10.4. Un fort TMNC est favorisé par le financement de la dette publique au seul moyen d’un livret rémunéré à un taux inférieur au TMNP.

1. Appelons ici « livret du trésor public » ce mode de financement.

Ce livret est exclusivement administré par le trésor public. Sur un site télématique et aux guichets de l’administration fiscale, particuliers et associations privées non commerciales créent, augmentent, réduisent et suppriment leurs dépôts.

2. La rémunération de ces dépôts a cinq caractéristiques.

  1. Aucune exemption fiscale n’y est attachée.
  2. Les intérêts sont hebdomadairement crédités sur les livrets.
  3. Ces intérêts sont constamment exprimés en taux annuel.
  4. Ce taux reste à tout instant variable selon que le total des dépôts tend à être insuffisant ou excessif au regard des besoins d’emprunt des finances publiques.
  5. Ce taux est chroniquement maintenu inférieur au TMNP, le Taux Moyen National de Profit.

3. Par cette infériorité, placer en financement permanent d’entreprise reste, sur moyenne et longue périodes, généralement plus rémunérateur.
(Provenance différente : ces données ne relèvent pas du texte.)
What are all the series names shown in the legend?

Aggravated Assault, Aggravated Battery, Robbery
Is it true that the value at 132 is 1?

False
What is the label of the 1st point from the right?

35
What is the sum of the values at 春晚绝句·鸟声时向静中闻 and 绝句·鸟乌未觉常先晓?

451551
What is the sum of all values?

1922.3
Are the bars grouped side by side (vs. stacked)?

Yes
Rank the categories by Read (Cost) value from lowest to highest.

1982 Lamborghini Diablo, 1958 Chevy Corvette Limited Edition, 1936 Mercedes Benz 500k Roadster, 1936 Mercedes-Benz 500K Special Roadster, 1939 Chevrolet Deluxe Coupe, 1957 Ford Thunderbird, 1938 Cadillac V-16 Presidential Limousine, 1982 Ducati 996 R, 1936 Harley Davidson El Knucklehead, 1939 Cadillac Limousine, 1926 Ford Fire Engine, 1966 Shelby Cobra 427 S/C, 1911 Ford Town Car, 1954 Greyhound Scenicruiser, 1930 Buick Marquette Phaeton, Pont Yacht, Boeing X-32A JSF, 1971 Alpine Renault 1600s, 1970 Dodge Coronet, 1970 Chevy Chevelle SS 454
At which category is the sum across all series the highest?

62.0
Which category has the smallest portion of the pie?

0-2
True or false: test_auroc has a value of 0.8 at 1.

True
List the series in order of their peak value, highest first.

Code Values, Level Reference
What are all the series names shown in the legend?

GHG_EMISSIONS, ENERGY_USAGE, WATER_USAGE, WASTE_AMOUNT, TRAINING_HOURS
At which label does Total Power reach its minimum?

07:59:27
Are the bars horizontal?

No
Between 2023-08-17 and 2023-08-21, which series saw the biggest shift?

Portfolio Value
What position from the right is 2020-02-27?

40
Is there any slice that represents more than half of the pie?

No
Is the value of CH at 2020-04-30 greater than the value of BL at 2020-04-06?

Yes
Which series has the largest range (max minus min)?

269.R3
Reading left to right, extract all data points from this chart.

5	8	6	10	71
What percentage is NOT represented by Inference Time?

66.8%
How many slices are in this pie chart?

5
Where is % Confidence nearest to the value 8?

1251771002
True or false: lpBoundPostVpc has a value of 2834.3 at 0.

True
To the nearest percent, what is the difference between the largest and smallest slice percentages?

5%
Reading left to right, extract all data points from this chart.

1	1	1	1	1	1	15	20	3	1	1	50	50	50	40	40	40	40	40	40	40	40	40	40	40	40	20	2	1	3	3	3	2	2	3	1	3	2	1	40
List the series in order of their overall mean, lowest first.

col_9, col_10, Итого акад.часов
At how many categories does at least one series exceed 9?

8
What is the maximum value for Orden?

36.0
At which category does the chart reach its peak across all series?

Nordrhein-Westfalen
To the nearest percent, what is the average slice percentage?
C’est en application de la volonté politique d’un fort TMNC, la priorité donnée à la création d’emplois ayant enfin acquise cette maturité.

4. Le trésor public ajuste le total de l’épargne qu’il mobilise en faisant aussi varier le plafonnement du livret.

Les variations du plafonnement, conjointement à celles de la rémunération des dépôts dans la limite du plafond, permettent au Trésor public de limiter l’épargne qu’il mobilise au financement par l’emprunt d’une fraction des dépenses publiques.

5. Une autre réforme que la publicité du TMNP est supposée avoir été faite.

Elle a consisté à mettre en application les deux règles de gestion des finances publiques : résultats budgétaires chroniquement excédentaires, poids des achats publics d’équipement chroniquement stabilisé. Quand cette mise en application a eu pour effet que le besoin chronique de nouveaux emprunts publics se monte à la somme des achats publics d’équipement, le livret devient le seul instrument de financement public par l’emprunt à moyen et long termes.

6. Les charges des budgets publics comportent un poste d’amortissement du principal de l’emprunt public.

La base de calcul de ces amortissements est la somme des achats publics d’équipement de chaque entité publique, collectivités territoriales incluses. Le pourcentage appliqué à cette base est fixe. Il est, par exemple, de 5 % s’il a été décidé que la durée d’amortissement de l’emprunt public est de 20 ans.

7. Les charges des budgets publics comportent également un poste de frais financiers.

La base de calcul de ces frais est, pour chaque entité publique, ses achats d’équipement non encore financièrement amortis. Le pourcentage appliqué à cette base est le taux de rémunération du livret.

8. Aucune création monétaire n’entre dans ce mode de financement de l’emprunt public.

C’est, cependant, à condition que les seuls fournisseurs de ce financement soient des particuliers et des associations privées non commerciales, à l’exclusion de tout établissement financier et même de toute autre entreprise.

 


Jacques Bichot, 18/1/2013. J’ai peur que le mieux soit l’ennemi du bien : autant la collecte des livrets (regroupés – nous n’en avons pas besoin de 36) pourrait utilement servir à financer l’investissement public net, autant les modalités complexes que vous prévoyez (un taux d’intérêt très variable) seraient déroutantes pour les épargnants. Reste que le principe est excellent.